Syria's state news agency says at least 14 civilians, including seven children, were killed when rebels shelled a government-controlled district in the northern city of Aleppo. 

The state news agency said the shelling Sunday took place in al-Midan neighbourhood, once a centre for the city's thriving Armenian community. 

The Britain-based Syrian Observatory for Human Rights also reported that 14 were killed in the shelling, which it said took place early Sunday from a nearby rebel-controlled area.

The group said government air raids on an adjacent neighbourhood killed a child. The Observatory relies on a network of activists on the ground.

Aleppo, once the commercial centre of Syria, has been divided since 2012, with government forces controlling much of western Aleppo and rebel groups in control of the east.

US trained Syrian rebels

Meanwhile, seventy five Syrian rebels trained by the United States and its allies to fight Islamic State have entered northern Syria since Friday, the Observatory said on Sunday.  

Rami Abdulrahman, director of the Observatory, said the rebels had crossed into Syria from Turkey with 12 vehicles equipped with machine guns. 

A top US  general told Congress on Wednesday that only four or five Syrian rebels trained under the programme aimed at fighting Islamic State were still fighting in Syria.

The US military began training in May for up to 5,400 fighters a year, in what was seen as a test of President Barack Obama's strategy of having local partners combat Islamic State militants and keep US  troops off the front lines.

Local ceasefire
 

Also on Sunday, Syria's factions have agreed local ceasefires in two Shia villages in the north west and a town near the Lebanese border, a group monitoring the war and the al-Manar TV station reported.

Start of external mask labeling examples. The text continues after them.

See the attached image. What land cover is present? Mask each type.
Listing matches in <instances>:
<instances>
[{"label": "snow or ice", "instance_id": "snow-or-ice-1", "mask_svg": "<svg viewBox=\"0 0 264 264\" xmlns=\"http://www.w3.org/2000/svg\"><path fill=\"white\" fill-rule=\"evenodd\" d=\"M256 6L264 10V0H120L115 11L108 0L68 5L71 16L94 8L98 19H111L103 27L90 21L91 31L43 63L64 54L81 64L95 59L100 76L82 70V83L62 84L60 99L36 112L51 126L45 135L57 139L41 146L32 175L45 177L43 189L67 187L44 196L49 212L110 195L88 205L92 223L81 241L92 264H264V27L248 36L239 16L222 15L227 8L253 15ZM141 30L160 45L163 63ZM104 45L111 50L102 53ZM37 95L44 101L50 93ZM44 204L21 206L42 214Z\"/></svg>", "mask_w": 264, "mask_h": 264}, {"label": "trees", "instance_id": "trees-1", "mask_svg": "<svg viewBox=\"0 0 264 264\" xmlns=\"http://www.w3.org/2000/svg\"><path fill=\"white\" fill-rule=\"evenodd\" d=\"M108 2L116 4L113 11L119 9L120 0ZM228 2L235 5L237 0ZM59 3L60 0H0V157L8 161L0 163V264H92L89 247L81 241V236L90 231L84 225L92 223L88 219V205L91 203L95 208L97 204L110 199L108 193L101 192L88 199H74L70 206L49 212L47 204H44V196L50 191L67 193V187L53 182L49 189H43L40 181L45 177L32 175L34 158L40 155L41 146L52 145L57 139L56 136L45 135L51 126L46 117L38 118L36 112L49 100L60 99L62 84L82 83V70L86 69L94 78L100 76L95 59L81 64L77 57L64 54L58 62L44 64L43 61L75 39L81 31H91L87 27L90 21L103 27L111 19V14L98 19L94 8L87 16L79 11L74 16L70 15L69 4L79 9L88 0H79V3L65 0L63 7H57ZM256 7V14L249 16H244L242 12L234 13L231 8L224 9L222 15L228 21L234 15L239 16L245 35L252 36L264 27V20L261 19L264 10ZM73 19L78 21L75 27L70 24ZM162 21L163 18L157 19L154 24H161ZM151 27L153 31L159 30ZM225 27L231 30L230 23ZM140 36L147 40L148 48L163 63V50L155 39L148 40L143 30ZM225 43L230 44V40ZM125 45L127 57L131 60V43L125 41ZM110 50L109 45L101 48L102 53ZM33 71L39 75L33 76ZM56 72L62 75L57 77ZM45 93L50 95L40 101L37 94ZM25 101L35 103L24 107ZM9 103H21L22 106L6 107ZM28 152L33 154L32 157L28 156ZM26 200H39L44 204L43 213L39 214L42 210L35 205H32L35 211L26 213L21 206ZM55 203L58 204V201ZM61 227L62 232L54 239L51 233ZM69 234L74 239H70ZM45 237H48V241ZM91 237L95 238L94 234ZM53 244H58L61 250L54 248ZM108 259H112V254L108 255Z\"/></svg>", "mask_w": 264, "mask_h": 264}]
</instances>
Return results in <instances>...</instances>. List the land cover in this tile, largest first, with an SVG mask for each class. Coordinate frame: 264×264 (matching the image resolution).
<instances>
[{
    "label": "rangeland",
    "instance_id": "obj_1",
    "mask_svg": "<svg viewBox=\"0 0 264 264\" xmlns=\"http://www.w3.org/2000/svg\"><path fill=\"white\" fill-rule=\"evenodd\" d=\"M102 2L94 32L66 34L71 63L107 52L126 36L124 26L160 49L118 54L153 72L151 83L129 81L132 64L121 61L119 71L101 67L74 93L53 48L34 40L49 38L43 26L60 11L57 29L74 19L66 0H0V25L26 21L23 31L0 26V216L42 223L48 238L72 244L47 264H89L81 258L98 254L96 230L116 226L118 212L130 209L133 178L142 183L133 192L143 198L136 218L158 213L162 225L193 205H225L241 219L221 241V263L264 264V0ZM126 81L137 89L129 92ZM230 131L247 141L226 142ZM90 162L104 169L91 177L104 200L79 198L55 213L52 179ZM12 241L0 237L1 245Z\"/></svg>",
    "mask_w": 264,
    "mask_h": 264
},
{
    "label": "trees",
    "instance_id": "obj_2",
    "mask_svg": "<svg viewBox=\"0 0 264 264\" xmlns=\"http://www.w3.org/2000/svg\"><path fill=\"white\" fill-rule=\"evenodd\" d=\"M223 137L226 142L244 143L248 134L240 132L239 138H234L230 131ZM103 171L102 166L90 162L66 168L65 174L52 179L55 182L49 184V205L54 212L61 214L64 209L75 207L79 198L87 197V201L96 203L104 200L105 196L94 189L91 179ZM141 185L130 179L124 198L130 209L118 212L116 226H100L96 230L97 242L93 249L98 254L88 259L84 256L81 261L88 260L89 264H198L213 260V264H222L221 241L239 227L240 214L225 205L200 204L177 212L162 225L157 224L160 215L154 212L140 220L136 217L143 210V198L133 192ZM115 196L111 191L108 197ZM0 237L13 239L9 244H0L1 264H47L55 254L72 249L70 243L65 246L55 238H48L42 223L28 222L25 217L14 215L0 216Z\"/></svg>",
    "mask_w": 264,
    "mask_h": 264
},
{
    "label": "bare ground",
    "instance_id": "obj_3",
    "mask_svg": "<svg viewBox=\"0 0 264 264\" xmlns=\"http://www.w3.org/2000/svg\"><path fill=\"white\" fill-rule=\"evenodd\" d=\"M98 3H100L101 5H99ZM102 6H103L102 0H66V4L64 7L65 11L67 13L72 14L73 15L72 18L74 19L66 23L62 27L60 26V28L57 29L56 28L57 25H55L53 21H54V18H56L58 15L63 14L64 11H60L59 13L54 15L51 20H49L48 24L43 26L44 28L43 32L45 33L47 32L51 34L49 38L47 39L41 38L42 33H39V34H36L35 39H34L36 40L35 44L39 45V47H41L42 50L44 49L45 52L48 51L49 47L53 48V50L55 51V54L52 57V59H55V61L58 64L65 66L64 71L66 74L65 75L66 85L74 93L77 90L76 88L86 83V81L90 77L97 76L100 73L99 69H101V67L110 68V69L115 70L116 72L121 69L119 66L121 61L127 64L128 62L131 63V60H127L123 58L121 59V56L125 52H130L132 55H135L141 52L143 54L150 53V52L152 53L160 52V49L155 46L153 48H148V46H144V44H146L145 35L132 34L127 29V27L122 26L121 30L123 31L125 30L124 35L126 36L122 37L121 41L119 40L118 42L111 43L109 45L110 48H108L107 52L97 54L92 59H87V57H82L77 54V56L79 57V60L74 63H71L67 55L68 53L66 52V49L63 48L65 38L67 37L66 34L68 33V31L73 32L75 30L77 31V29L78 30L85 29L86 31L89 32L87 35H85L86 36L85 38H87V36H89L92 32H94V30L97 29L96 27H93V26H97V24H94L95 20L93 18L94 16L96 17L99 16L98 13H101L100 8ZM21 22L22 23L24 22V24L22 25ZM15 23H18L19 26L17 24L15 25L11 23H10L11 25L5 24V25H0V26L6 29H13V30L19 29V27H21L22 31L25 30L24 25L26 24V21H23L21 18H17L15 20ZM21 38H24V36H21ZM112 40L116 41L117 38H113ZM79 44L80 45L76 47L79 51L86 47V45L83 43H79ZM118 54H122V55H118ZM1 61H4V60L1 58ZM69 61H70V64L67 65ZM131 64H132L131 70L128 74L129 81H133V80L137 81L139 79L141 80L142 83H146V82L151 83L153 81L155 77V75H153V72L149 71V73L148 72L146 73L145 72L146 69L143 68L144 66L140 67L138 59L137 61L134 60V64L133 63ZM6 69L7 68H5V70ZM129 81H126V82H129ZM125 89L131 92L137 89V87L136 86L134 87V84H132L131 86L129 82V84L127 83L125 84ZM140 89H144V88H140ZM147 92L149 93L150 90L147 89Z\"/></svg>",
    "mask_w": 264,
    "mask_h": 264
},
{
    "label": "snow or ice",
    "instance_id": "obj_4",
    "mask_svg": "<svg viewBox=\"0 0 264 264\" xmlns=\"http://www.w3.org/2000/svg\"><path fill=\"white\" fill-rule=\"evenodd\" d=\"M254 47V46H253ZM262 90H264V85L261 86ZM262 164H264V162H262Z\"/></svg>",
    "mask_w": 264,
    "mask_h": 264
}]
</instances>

It will be the third time local ceasefires have been agreed in those areas since August, and follows a renewed offensive by insurgents against the two villages, al-Fuah and Kafraya, since Friday. Both previous ceasefires collapsed.

The ceasefire was due to begin at 12 noon (0900 GMT), the Syrian Observatory for Human Rights and al-Manar reported.

Al-Fuah and Kafraya are being defended by pro-government militia supported by the Lebanese group Hizbollah.

     At least 106 people had been killed in and around al-Fuah and Kafraya since Friday.

The border town included in the ceasefire, Zabadani has meanwhile been targeted in a weeks-long offensive by the Syrian army and Hizbollah. They are seeking to capture it from rebels.

Rebels said the town of Madaya, next to Zabadani which is also included in the ceasefire and where thousands of civilians have taken shelter, had witnessed heavy shelling overnight by the army in apparent retaliation against the offensive on the two villages. 

The Observatory, which tracks the war via a network of sources on the ground, said at least 106 people had been killed in and around al-Fuah and Kafraya since Friday.

On the insurgents' side, the dead included at least 30 foreign fighters including jihadists from the Gulf, north Africa, central Asia and members of the Turkistan Islamic Party, said the Observatory.

The dead on the other side included at least 40 militiamen and seven civilians, it said.

The Observatory said the insurgents including the al Qaeda-linked Nusra Front had seized two positions on the outskirts of al-Fuah.